The Essay on Man was a work of great labour and long consideration, but
certainly not the happiest of Pope's performances. The subject is,
perhaps, not very proper for poetry, and the poet was not sufficiently
master of his subject; metaphysical morality was to him a new study; he
was proud of his acquisitions, and, supposing himself master of great
secrets, was in haste to teach what he had not learned. Thus he tells
us, in the first epistle, that from the nature of the supreme being may
be deduced an order of beings such as mankind, because infinite
excellence can do only what is best. He finds out that these beings must
be "somewhere;" and that "all the question is, whether man be in a wrong
place. " Surely if, according to the poet's Leibnitzian reasoning, we may
infer that man ought to be, only because he is, we may allow that his
place is the right place, because he has it. Supreme wisdom is not less
infallible in disposing than in creating. But what is meant by
"somewhere" and "place," and "wrong place," it had been vain to ask
Pope, who, probably, had never asked himself.

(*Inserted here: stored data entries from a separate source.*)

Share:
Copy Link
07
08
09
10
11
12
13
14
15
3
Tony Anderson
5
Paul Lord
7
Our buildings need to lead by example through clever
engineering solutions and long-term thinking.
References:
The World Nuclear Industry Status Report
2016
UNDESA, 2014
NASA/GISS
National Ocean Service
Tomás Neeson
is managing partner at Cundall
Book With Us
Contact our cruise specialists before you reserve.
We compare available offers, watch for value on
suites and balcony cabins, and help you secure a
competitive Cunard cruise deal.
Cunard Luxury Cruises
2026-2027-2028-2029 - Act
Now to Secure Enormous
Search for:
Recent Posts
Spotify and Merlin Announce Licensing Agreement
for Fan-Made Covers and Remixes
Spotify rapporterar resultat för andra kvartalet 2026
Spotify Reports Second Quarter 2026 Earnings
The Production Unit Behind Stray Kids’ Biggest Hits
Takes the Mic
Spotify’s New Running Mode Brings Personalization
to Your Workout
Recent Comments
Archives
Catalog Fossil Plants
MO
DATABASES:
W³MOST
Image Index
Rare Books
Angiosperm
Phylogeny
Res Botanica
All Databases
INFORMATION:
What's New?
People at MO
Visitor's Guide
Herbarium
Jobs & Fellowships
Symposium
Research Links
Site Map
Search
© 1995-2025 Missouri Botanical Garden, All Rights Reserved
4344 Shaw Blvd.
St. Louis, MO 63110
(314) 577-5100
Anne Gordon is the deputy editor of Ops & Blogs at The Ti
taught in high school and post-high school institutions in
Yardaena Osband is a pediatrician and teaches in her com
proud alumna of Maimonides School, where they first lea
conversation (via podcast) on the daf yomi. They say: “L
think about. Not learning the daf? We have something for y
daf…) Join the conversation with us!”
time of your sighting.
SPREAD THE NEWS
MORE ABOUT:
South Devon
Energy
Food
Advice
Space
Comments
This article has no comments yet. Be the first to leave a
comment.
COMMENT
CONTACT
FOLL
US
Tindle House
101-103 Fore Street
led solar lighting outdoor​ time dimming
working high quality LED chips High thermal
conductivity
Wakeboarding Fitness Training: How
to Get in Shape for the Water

Having exalted himself into the chair of wisdom, he tells us much that
every man knows, and much that he does not know himself; that we see but
little, and that the order of the universe is beyond our comprehension;
an opinion not very uncommon: and that there is a chain of subordinate
beings "from infinite to nothing," of which himself and his readers are
equally ignorant. But he gives us one comfort, which, without his help,
he supposes unattainable, in the position "that though we are fools, yet
God is wise. "
This essay affords an egregious instance of the predominance of genius,
the dazzling splendour of imagery, and the seductive powers of
eloquence. Never were penury of knowledge and vulgarity of sentiment so
happily disguised. The reader feels his mind full, though he learns
nothing; and, when he meets it in its new array, no longer knows the
talk of his mother and his nurse. When these wonder-working sounds sink
into sense, and the doctrine of the essay, disrobed of its ornaments, is
left to the powers of its naked excellence, what shall we discover? That
we are, in comparison with our creator, very weak and ignorant; that we
do not uphold the chain of existence; and that we could not make one
another with more skill than we are made. We may learn yet more: that
the arts of human life were copied from the instinctive operations of
other animals; that if the world be made for man, it may be said that
man was made for geese. To these profound principles of natural
knowledge are added some moral instructions equally new; that
self-interest, well understood, will produce social concord; that men
are mutual gainers by mutual benefits; that evil is sometimes balanced
by good; that human advantages are unstable and fallacious, of uncertain
duration and doubtful effect; that our true honour is, not to have a
great part, but to act it well; that virtue only is our own; and that
happiness is always in our power.
Surely a man of no very comprehensive search may venture to say that he
has heard all this before; but it was never till now recommended by such
a blaze of embellishment, or such sweetness of melody. The vigorous
contraction of some thoughts, the luxuriant amplification of others, the
incidental illustrations, and sometimes the dignity, sometimes the
softness of the verses, enchain philosophy, suspend criticism, and
oppress judgment by overpowering pleasure.